Whether this confidence proves warranted depends on execution details not yet determined. Exemption processing rigor will matter, as populations with disabilities, caregiving responsibilities, and health limitations must be able to document exemption eligibility without administrative burden exceeding their capacity. Verification system adequacy will matter, as contract workers, seasonal employees, and self-employed individuals need documentation processes that accommodate their employment realities.
Tribal coordination effectiveness will matter, as automatic exemptions for American Indians require systems that can identify tribal membership and IHS service access without placing documentation burden on individuals who federal law exempts. Provider engagement will matter, as rural healthcare systems must support exemption documentation for patients with qualifying conditions without undermining therapeutic relationships or creating uncompensated administrative burden.
The gap between state confidence and implementation reality will determine outcomes. Officials who believe work requirements will affect only 3 to 5 percent of enrollees may not invest adequately in systems and processes that would catch the additional 5 to 10 percent who fall through cracks in verification, exemption processing, and communication. The difference between projected and actual coverage losses will measure whether North Dakota’s preparedness matches its self-assessment.
What North Dakota Is Expected to Do#
North Dakota will implement work requirements with an enforcement orientation that reflects both ideological commitment and confidence that implementation will not produce catastrophic outcomes. The state’s exceptionally favorable position, high employment rates, small expansion population, single-MCO administration, and existing system infrastructure create conditions for manageable implementation if execution matches planning.
The state approaches work requirements from an unusually favorable position compared to larger states with weak labor markets, multiple competing MCOs, and hundreds of thousands of affected enrollees. North Dakota’s advantages are not replicable elsewhere, and its experience will indicate whether work requirements can function without extensive mitigation infrastructure in states that share similar characteristics, small size, strong economies, and administrative capacity, rather than providing guidance for implementation in fundamentally different contexts.
The key risk lies in the gap between state confidence and implementation reality. The state’s characterization that national discussion overstates impacts on North Dakota may prove accurate, but it may also reflect underestimation of verification challenges, exemption processing complexity, and the administrative burden that even well-designed systems impose. If coverage losses remain at 3 to 5 percent, North Dakota’s assessment will be vindicated. If losses approach 10 to 15 percent because documentation barriers exceed state expectations, the same factors that make North Dakota unusual will limit lessons for other states.

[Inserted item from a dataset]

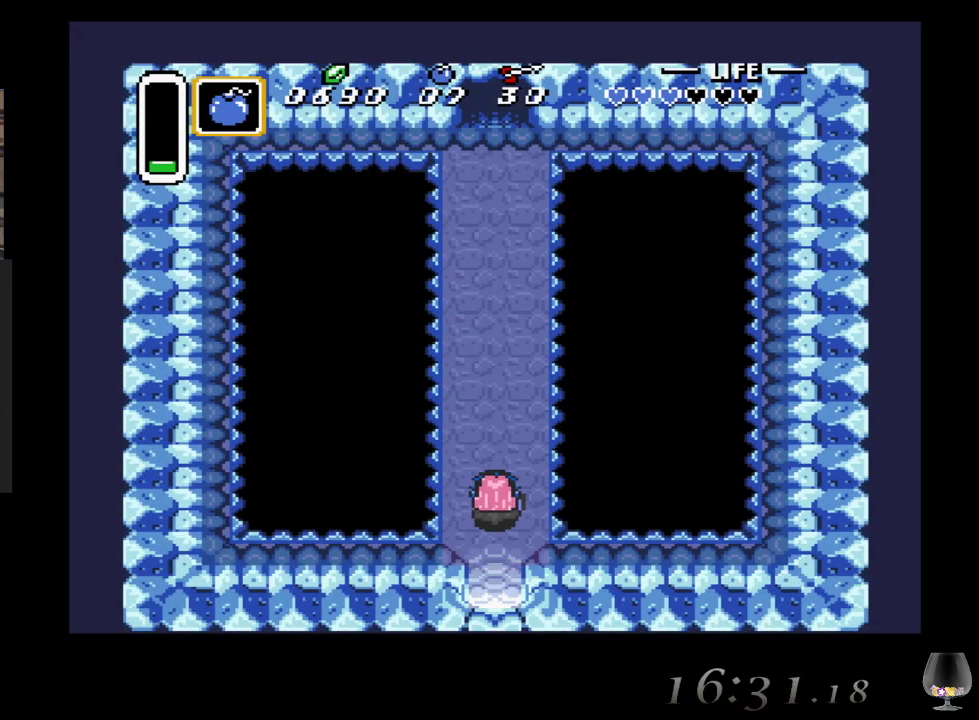
{"buttons": [], "left_stick": "up", "events": []}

For small, prosperous states with similar characteristics, North Dakota’s experience will indicate whether work requirements can function without extensive mitigation infrastructure. For larger states, states with higher unemployment, or states with weaker administrative capacity, North Dakota offers limited guidance. The implementation that works in a state with 23,000 affected adults, 2.5 percent unemployment, and unified political support for enforcement may not translate to states measuring affected populations in hundreds of thousands with contested political environments and struggling labor markets.